**Problem to solve:** Output exactly the lines below, starting with the line that has "hfov_deg: 43.7" and going on through the line that has "focal_mm: 30.5", both included, and no other lines.

———

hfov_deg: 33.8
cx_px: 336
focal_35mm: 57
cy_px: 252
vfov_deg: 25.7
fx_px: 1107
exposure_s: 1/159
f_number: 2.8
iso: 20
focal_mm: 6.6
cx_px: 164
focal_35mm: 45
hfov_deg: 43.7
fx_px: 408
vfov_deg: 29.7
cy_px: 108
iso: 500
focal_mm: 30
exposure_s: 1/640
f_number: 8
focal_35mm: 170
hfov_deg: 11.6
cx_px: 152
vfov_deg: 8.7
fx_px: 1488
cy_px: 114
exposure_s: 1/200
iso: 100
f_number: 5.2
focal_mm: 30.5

———

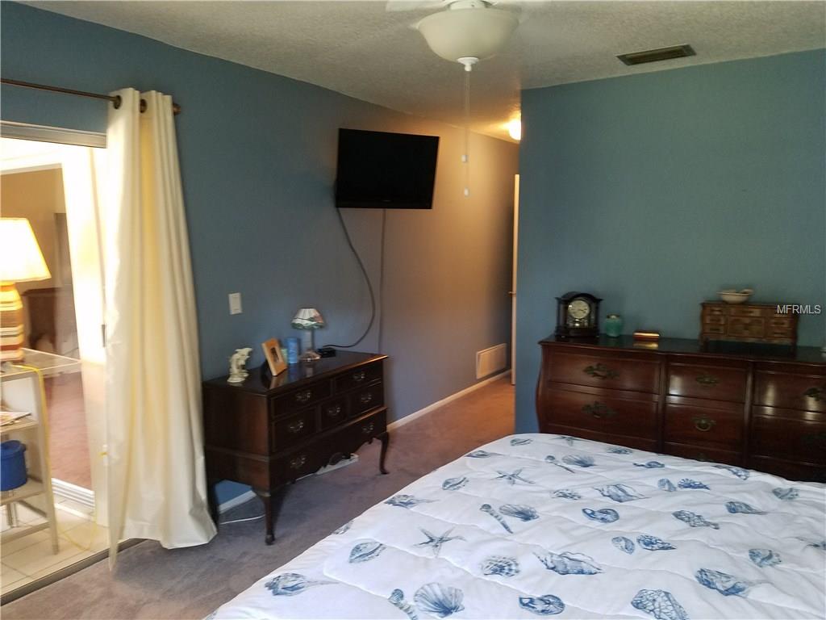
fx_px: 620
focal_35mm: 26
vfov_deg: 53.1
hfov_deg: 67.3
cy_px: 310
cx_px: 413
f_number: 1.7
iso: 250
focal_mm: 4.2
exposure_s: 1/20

———

**Result below:**
hfov_deg: 43.7
fx_px: 408
vfov_deg: 29.7
cy_px: 108
iso: 500
focal_mm: 30
exposure_s: 1/640
f_number: 8
focal_35mm: 170
hfov_deg: 11.6
cx_px: 152
vfov_deg: 8.7
fx_px: 1488
cy_px: 114
exposure_s: 1/200
iso: 100
f_number: 5.2
focal_mm: 30.5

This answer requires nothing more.